Pracetās, Māriṣā, Dakṣa’s Re-manifestation, and the Brahma-parastava; Cyclic Creation and Genealogies
ददौ स दश धर्माय कश्यपाय त्रयोदश सप्तविंशति सोमाय चतस्रो ऽरिष्टनेमिने
dadau sa daśa dharmāya kaśyapāya trayodaśa saptaviṃśati somāya catasro 'riṣṭanemine
He bestowed ten (daughters) upon Dharma, thirteen upon Kaśyapa, twenty-seven upon Soma, and four upon Ariṣṭanemi.
Sage Parāśara (speaking to Maitreya)
Speaker: Parasara
Topic: How Dakṣa’s daughters become channels for cosmic populations and time-order.
Teaching: Cosmological
Quality: revealing
Creation Stage: Secondary
Concept: Cosmic order (dharma), living lineages, and the measurement of time (through Soma’s wives as nakṣatras) proceed through divinely structured relationships.
Vedantic Theme: Dharma
Application: Honor time-discipline and ethical order as sacred structures; align daily life with rhythms (vrata, calendar, duty) rather than impulse.
Vishishtadvaita: Multiplicity (wives, lineages, time-divisions) is real and meaningful as the Lord’s ordered body (śarīra) under His sovereignty.

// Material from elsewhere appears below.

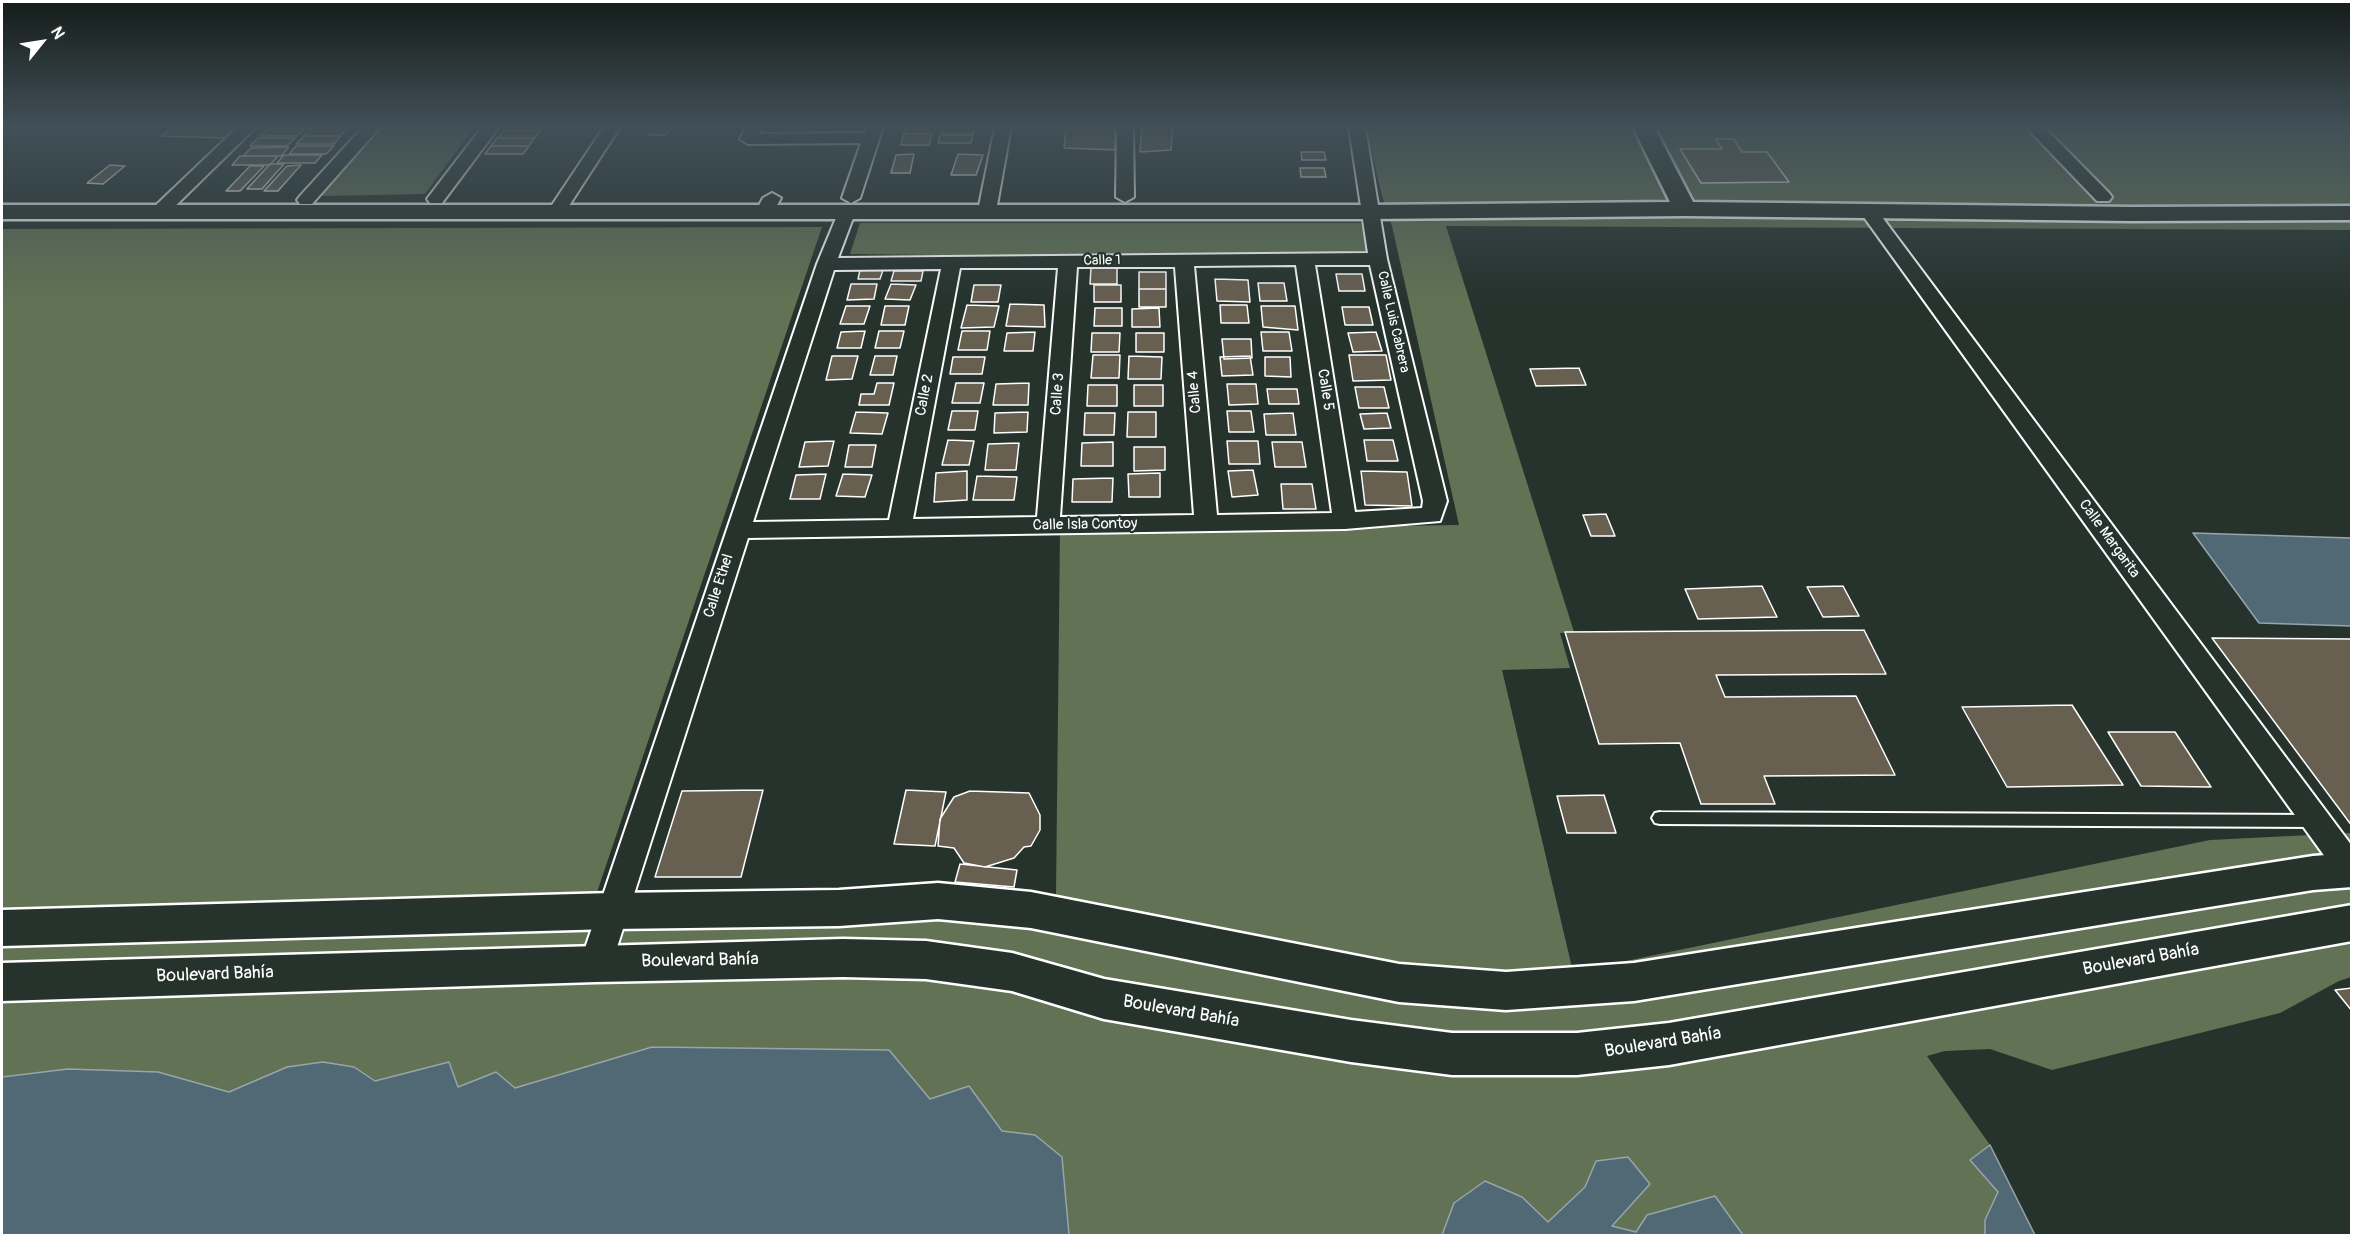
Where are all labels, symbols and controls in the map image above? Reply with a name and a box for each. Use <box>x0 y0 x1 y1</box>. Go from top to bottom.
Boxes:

Dharma Exemplar: Dharma (as personified righteousness)
Key Kings: Dakṣa, Dharma, Kaśyapa, Soma, Ariṣṭanemi
Vishnu Form: Para-Brahman
Jagat Karana: Yes
The twenty-seven refer to the Nakṣatras (lunar mansions), linking Soma (the Moon) to the measurement of time and ritual-calendar order—time itself functioning within Viṣṇu’s overarching cosmic rule.
Parāśara presents creation as structured through sanctioned lineages: Dharma embodies order, Kaśyapa becomes a prolific progenitor of many classes of beings, and Soma governs cyclical time—together forming a coherent cosmic system.
Even when the verse lists human-divine allocations, the Purāṇic frame treats these lineages as instruments of Viṣṇu’s supreme reality—His sovereignty sustaining both moral order (dharma) and cosmological continuity.